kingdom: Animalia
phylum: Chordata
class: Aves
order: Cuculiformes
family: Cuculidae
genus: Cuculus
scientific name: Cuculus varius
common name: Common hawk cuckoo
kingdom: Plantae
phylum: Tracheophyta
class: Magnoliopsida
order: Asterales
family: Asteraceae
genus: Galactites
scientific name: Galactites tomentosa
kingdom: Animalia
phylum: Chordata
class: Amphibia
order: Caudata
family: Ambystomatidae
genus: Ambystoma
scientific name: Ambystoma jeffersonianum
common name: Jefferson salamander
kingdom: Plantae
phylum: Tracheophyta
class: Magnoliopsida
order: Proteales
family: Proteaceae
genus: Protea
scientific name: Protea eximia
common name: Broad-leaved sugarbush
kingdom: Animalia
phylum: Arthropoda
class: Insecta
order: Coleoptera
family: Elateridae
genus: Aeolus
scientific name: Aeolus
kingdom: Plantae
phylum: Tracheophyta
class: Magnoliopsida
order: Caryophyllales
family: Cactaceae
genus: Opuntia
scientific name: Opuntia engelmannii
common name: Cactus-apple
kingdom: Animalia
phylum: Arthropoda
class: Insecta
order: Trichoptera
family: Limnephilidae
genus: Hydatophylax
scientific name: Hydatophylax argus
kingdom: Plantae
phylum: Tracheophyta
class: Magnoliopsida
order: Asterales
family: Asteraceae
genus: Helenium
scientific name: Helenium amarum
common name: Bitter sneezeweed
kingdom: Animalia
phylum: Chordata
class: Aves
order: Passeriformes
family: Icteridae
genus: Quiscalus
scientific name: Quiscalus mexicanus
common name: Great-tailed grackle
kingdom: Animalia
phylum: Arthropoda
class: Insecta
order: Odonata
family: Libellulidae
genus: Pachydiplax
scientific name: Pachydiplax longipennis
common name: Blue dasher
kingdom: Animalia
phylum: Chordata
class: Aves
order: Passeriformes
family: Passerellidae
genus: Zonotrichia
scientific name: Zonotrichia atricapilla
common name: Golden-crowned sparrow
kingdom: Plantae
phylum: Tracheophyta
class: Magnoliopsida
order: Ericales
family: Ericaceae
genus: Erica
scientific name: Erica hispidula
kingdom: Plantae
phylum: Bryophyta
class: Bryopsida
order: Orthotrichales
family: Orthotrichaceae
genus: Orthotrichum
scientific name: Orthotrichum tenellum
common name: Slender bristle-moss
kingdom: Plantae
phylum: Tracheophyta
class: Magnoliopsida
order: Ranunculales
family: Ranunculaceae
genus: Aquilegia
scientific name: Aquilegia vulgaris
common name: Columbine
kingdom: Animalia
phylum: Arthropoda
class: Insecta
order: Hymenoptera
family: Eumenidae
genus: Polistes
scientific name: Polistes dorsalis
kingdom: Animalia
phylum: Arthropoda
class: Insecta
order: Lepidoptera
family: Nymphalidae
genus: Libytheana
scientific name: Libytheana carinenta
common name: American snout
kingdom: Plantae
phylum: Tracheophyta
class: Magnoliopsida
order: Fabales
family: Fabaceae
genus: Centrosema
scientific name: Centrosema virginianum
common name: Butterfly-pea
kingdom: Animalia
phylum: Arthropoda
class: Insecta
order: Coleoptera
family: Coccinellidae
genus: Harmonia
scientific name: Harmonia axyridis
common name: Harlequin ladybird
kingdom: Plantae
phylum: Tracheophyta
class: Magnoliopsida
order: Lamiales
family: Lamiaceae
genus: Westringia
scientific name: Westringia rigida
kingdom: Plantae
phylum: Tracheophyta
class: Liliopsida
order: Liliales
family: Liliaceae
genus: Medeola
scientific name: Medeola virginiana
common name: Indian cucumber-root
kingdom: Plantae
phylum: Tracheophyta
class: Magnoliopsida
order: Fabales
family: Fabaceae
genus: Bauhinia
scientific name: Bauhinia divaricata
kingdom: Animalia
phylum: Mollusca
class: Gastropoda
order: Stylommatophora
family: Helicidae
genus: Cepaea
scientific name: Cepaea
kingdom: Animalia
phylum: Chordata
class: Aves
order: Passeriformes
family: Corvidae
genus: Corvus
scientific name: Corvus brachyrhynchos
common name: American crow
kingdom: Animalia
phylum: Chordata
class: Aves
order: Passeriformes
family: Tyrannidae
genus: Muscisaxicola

SHORT EXERCISE -
Copy out word for word every line of the listing above, from the line containing "family: Helicidae" down to the final line, both included.

FINAL RESULT -
family: Helicidae
genus: Cepaea
scientific name: Cepaea
kingdom: Animalia
phylum: Chordata
class: Aves
order: Passeriformes
family: Corvidae
genus: Corvus
scientific name: Corvus brachyrhynchos
common name: American crow
kingdom: Animalia
phylum: Chordata
class: Aves
order: Passeriformes
family: Tyrannidae
genus: Muscisaxicola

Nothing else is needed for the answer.